- **RAW DATA**

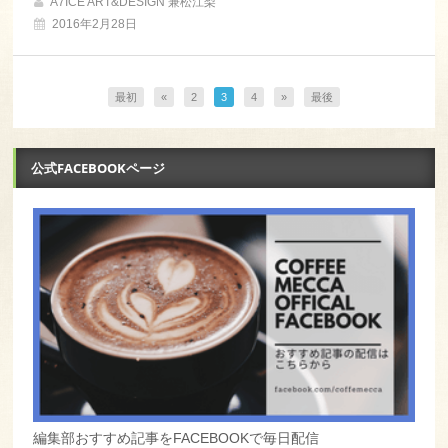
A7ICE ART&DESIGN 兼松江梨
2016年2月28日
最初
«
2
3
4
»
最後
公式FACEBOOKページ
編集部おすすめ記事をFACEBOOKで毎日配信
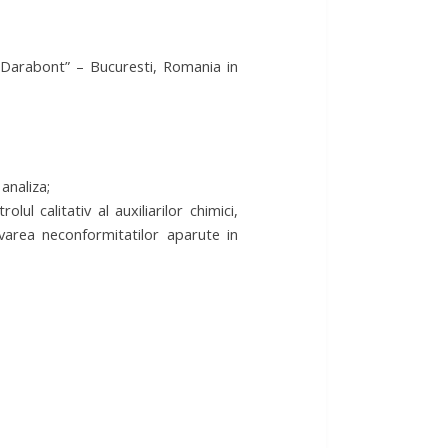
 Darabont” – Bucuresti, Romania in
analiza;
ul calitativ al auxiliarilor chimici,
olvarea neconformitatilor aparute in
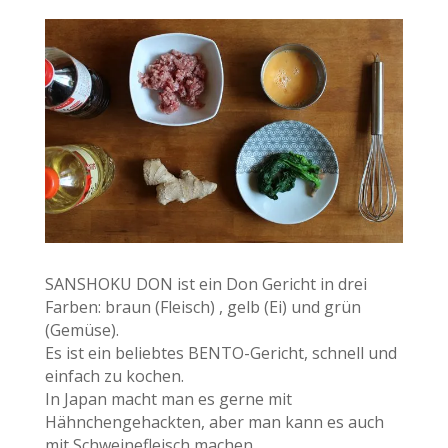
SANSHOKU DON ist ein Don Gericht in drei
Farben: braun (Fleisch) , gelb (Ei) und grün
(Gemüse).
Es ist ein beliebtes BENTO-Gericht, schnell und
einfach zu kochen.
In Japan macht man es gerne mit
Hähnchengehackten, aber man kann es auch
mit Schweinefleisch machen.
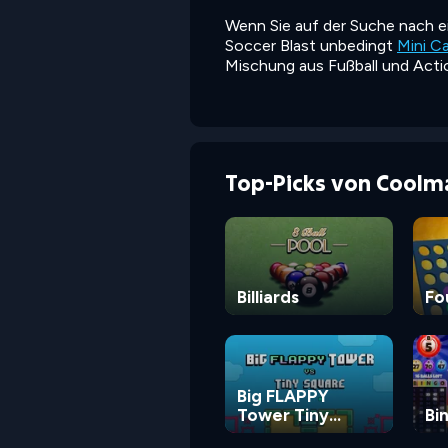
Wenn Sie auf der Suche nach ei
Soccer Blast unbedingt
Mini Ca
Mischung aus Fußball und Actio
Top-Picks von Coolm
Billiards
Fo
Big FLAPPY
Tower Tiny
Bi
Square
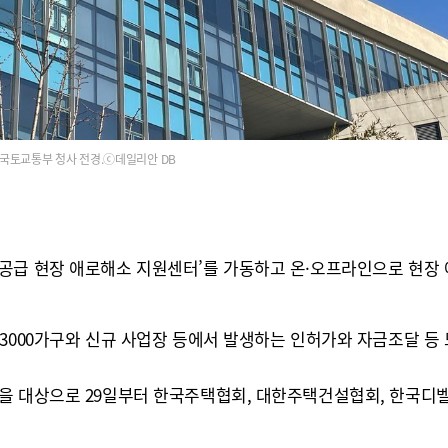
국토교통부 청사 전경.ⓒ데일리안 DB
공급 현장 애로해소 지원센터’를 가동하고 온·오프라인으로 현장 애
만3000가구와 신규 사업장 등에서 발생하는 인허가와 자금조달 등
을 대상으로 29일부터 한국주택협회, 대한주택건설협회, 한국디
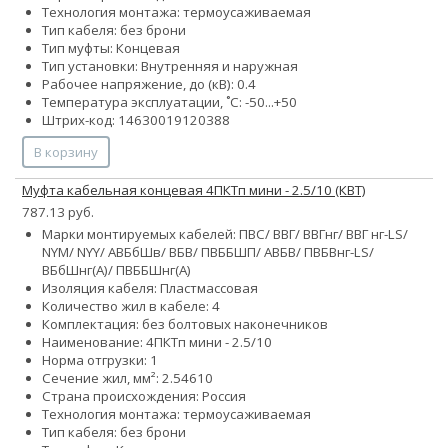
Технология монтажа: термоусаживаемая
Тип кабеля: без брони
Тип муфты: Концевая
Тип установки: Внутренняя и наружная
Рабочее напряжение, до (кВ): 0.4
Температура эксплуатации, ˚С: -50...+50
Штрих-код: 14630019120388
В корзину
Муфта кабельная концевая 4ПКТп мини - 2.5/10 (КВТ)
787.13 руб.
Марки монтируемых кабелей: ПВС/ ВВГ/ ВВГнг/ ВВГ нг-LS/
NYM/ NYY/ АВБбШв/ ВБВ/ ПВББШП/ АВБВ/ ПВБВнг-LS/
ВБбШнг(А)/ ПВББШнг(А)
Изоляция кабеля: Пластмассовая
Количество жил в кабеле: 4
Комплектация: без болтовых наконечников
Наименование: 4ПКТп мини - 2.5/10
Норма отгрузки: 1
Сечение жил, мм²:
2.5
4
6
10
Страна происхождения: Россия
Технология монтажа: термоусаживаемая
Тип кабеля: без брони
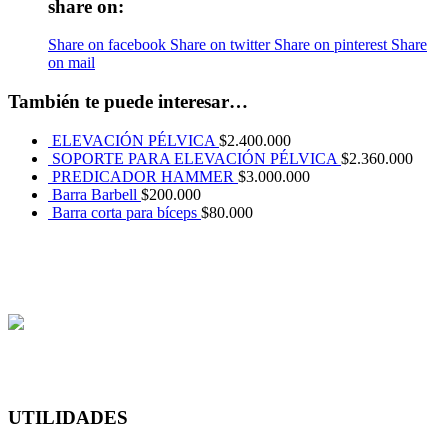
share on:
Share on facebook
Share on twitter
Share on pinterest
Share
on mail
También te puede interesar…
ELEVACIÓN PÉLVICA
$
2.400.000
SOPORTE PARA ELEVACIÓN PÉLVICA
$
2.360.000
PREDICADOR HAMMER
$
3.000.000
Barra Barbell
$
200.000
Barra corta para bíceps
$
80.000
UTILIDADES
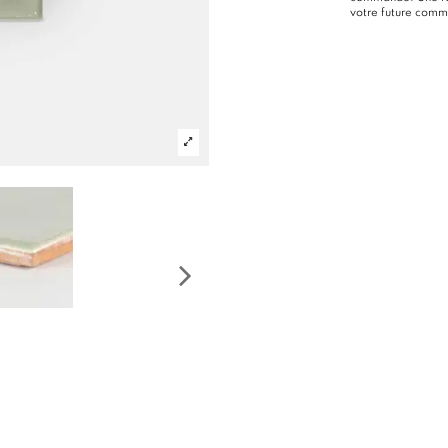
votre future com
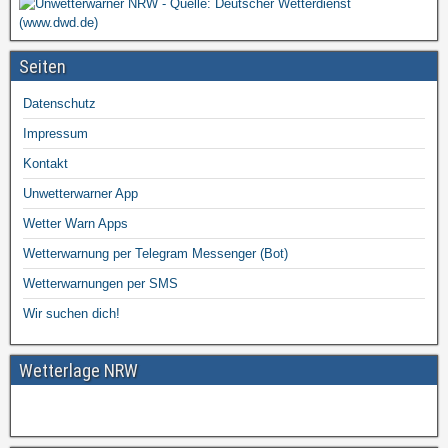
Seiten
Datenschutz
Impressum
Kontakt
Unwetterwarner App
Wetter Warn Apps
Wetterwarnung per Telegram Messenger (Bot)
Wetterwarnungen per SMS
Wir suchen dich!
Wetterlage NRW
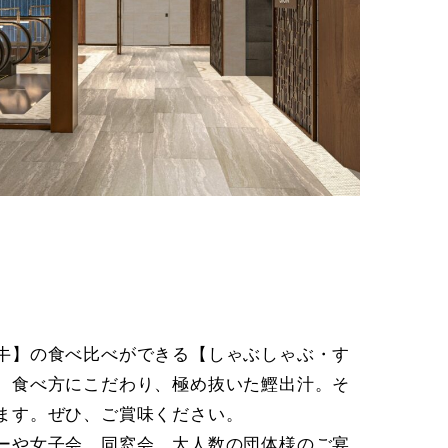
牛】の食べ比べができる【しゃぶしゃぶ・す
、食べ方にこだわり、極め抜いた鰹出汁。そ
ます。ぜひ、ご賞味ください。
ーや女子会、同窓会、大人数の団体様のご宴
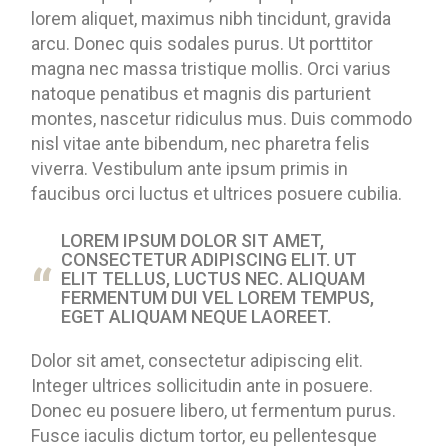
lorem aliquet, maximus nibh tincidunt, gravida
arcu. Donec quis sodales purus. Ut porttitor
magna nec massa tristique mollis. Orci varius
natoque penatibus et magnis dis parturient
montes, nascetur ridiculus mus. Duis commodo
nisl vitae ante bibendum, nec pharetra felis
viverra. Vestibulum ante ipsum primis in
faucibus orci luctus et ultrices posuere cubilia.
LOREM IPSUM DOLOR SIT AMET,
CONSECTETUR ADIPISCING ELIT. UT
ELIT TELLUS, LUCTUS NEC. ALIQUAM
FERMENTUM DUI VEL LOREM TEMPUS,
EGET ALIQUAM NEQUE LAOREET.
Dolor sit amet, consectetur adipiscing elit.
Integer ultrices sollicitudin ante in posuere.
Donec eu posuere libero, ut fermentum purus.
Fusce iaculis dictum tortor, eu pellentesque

- **WHAT TO PRODUCE**
Copy all of the records verbatim, omitting the pictures.

- **SOLUTION TO THIS TASK**
A7ICE ART&DESIGN 兼松江梨
2016年2月28日
最初
«
2
3
4
»
最後
公式FACEBOOKページ
編集部おすすめ記事をFACEBOOKで毎日配信
 Darabont” – Bucuresti, Romania in
analiza;
ul calitativ al auxiliarilor chimici,
olvarea neconformitatilor aparute in
SANSHOKU DON ist ein Don Gericht in drei
Farben: braun (Fleisch) , gelb (Ei) und grün
(Gemüse).
Es ist ein beliebtes BENTO-Gericht, schnell und
einfach zu kochen.
In Japan macht man es gerne mit
Hähnchengehackten, aber man kann es auch
mit Schweinefleisch machen.
Wenn Sie auf der Suche nach ei
Soccer Blast unbedingt
Mini Ca
Mischung aus Fußball und Actio
Top-Picks von Coolm
Billiards
Fo
Big FLAPPY
Tower Tiny
Bi
Square
국토교통부 청사 전경.ⓒ데일리안 DB
공급 현장 애로해소 지원센터’를 가동하고 온·오프라인으로 현장 애
만3000가구와 신규 사업장 등에서 발생하는 인허가와 자금조달 등
을 대상으로 29일부터 한국주택협회, 대한주택건설협회, 한국디
Технология монтажа: термоусаживаемая
Тип кабеля: без брони
Тип муфты: Концевая
Тип установки: Внутренняя и наружная
Рабочее напряжение, до (кВ): 0.4
Температура эксплуатации, ˚С: -50...+50
Штрих-код: 14630019120388
В корзину
Муфта кабельная концевая 4ПКТп мини - 2.5/10 (КВТ)
787.13 руб.
Марки монтируемых кабелей: ПВС/ ВВГ/ ВВГнг/ ВВГ нг-LS/
NYM/ NYY/ АВБбШв/ ВБВ/ ПВББШП/ АВБВ/ ПВБВнг-LS/
ВБбШнг(А)/ ПВББШнг(А)
Изоляция кабеля: Пластмассовая
Количество жил в кабеле: 4
Комплектация: без болтовых наконечников
Наименование: 4ПКТп мини - 2.5/10
Норма отгрузки: 1
Сечение жил, мм²:
2.5
4
6
10
Страна происхождения: Россия
Технология монтажа: термоусаживаемая
Тип кабеля: без брони
share on:
Share on facebook
Share on twitter
Share on pinterest
Share
on mail
También te puede interesar…
ELEVACIÓN PÉLVICA
$
2.400.000
SOPORTE PARA ELEVACIÓN PÉLVICA
$
2.360.000
PREDICADOR HAMMER
$
3.000.000
Barra Barbell
$
200.000
Barra corta para bíceps
$
80.000
UTILIDADES
votre future com
Seiten
Datenschutz
Impressum
Kontakt
Unwetterwarner App
Wetter Warn Apps
Wetterwarnung per Telegram Messenger (Bot)
Wetterwarnungen per SMS
Wir suchen dich!
Wetterlage NRW
牛】の食べ比べができる【しゃぶしゃぶ・す
、食べ方にこだわり、極め抜いた鰹出汁。そ
ます。ぜひ、ご賞味ください。
ーや女子会、同窓会、大人数の団体様のご宴
lorem aliquet, maximus nibh tincidunt, gravida
arcu. Donec quis sodales purus. Ut porttitor
magna nec massa tristique mollis. Orci varius
natoque penatibus et magnis dis parturient
montes, nascetur ridiculus mus. Duis commodo
nisl vitae ante bibendum, nec pharetra felis
viverra. Vestibulum ante ipsum primis in
faucibus orci luctus et ultrices posuere cubilia.
LOREM IPSUM DOLOR SIT AMET,
CONSECTETUR ADIPISCING ELIT. UT
ELIT TELLUS, LUCTUS NEC. ALIQUAM
FERMENTUM DUI VEL LOREM TEMPUS,
EGET ALIQUAM NEQUE LAOREET.
Dolor sit amet, consectetur adipiscing elit.
Integer ultrices sollicitudin ante in posuere.
Donec eu posuere libero, ut fermentum purus.
Fusce iaculis dictum tortor, eu pellentesque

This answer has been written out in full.